Honolulu was much more tropical than the South Island of New Zealand, so the coconuts, bananas, oranges and limes that were for sale must have seemed exotic and delicious to the children. According to a biography written by Jane Ann’s brother, corals and shells were also on offer, and he mentioned that they were new and strange to the children. I’m sure that Jane Ann and her siblings begged for souvenirs as they wandered along the port.

 

At the end of the day in the harbor, the king’s brass band and choir came down to the wharf and serenaded the passengers. At that point King Kalakaua, the last king of Hawaii, boarded the ship with his sister Princess Liliuokaluni.

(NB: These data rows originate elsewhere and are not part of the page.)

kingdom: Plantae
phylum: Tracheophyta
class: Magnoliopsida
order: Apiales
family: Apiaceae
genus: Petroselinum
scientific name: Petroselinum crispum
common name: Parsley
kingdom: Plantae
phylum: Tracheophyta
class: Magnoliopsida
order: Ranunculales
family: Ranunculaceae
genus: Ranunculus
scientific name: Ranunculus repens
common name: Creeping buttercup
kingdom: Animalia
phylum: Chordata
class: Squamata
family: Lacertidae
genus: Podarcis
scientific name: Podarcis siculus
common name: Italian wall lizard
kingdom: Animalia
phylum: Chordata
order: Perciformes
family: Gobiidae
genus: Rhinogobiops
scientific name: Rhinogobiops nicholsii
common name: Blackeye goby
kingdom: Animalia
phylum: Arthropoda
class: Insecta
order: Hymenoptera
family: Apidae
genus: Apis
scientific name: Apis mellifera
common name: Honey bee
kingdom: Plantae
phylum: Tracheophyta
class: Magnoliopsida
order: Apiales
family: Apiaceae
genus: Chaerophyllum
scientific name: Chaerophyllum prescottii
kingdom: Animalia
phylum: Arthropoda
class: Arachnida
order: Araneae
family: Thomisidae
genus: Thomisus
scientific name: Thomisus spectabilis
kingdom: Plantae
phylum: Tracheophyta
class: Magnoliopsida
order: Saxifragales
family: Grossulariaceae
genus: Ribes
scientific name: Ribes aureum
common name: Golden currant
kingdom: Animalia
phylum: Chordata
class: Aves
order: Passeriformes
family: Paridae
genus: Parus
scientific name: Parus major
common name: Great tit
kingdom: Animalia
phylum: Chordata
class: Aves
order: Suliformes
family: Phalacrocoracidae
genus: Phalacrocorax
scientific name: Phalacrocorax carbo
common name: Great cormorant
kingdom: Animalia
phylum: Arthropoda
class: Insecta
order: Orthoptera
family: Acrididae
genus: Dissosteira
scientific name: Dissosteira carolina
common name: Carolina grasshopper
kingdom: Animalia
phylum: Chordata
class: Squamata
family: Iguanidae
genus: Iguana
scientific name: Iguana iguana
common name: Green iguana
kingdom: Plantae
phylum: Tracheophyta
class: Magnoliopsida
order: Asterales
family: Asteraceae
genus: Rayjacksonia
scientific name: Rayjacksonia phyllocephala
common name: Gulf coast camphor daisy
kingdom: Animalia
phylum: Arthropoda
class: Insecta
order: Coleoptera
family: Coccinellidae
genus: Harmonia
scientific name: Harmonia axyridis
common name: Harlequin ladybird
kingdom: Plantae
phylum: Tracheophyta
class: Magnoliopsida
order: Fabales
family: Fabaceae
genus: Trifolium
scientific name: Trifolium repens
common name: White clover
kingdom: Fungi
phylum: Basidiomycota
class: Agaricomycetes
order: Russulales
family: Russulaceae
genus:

At least some members of the Burnett party shook his hand as he bid them “Good morning, sir.”

 

As the ship prepared to sail at 10 p.m., the King bid his sister farewell as she was sailing to San Francisco. Although the Burnett’s were cabin passengers, it’s doubtful if they saw the Princess again during the voyage as she was in first class.

 

Princess Liliuokalani became the Queen of Hawaii when her brother died in 1891. She was the last queen of Hawaii since the islands were taken over by the United States only two years later. The famous song “Aloha Oe” was written by Queen Liliuokalani as a love song to her people, hoping that they would meet again someday. Nearly every tourist who visits the islands today hears the song.

 

For most of them it’s merely a reminder of a beautiful vacation. For me, it’s that, but it’s also a reminder of my family’s brief connection to Hawaii. Not exactly a deep ancestral connection, but we genealogists take what we can get.